Aim of the exercise. Beginning with the first line below, retype exactly each line through the one containing "Prints the elements". Leave out all pictures.

[Provided material]

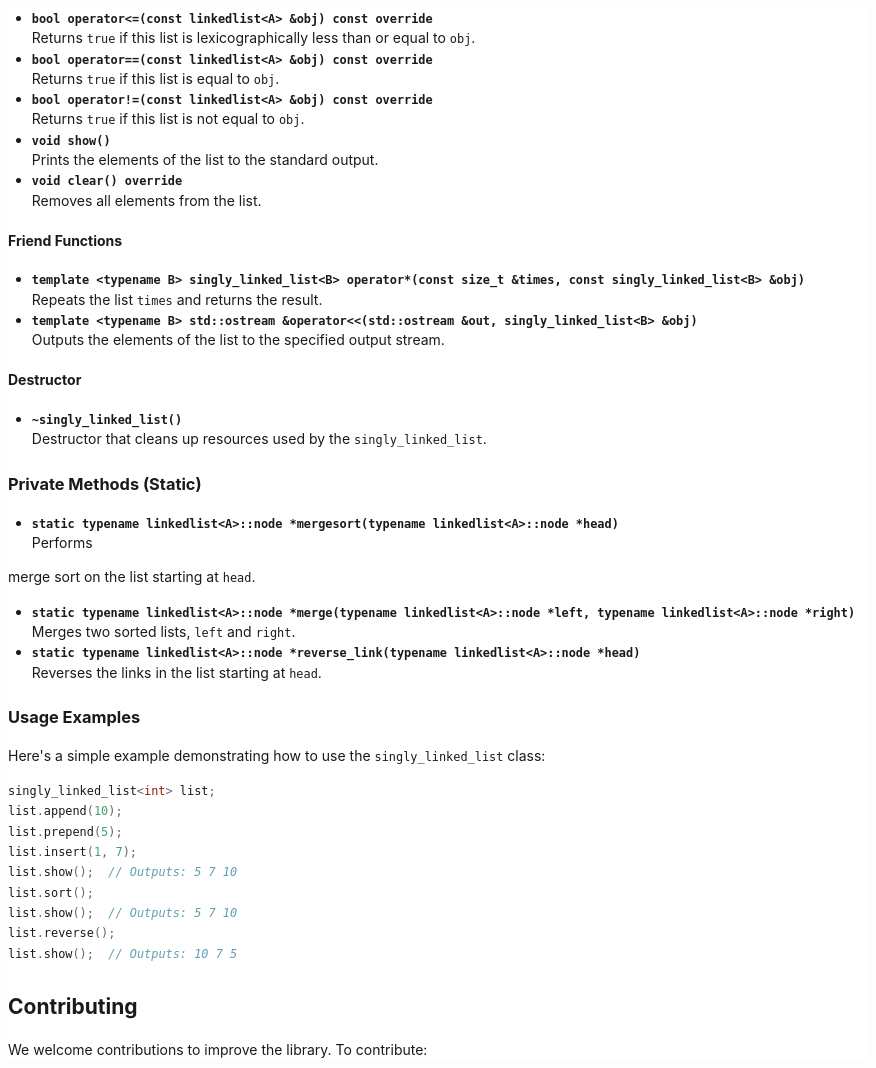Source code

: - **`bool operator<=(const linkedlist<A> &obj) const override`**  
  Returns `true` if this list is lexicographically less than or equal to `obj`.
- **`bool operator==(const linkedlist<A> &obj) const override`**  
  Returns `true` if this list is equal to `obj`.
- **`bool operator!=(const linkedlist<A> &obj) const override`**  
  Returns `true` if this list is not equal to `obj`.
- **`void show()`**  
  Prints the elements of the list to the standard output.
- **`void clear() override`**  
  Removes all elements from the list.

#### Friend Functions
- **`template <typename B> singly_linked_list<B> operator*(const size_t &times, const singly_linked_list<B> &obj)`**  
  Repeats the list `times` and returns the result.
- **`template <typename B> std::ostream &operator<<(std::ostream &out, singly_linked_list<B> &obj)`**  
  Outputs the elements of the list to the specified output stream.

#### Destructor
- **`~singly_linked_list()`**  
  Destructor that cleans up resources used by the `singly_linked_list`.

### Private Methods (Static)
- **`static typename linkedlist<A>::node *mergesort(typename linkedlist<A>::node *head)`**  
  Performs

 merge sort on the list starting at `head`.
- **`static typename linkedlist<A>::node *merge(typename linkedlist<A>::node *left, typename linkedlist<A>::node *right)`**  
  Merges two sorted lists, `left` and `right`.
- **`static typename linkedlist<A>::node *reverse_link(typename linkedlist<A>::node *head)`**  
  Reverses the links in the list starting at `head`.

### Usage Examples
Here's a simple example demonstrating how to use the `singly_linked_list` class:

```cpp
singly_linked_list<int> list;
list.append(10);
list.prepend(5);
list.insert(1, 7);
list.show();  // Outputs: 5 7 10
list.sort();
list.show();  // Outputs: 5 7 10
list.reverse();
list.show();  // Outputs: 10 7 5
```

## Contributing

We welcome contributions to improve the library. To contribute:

[/Provided material]

Exercise solution.
Source code

: - **`bool operator<=(const linkedlist<A> &obj) const override`**  
  Returns `true` if this list is lexicographically less than or equal to `obj`.
- **`bool operator==(const linkedlist<A> &obj) const override`**  
  Returns `true` if this list is equal to `obj`.
- **`bool operator!=(const linkedlist<A> &obj) const override`**  
  Returns `true` if this list is not equal to `obj`.
- **`void show()`**  
  Prints the elements of the list to the standard output.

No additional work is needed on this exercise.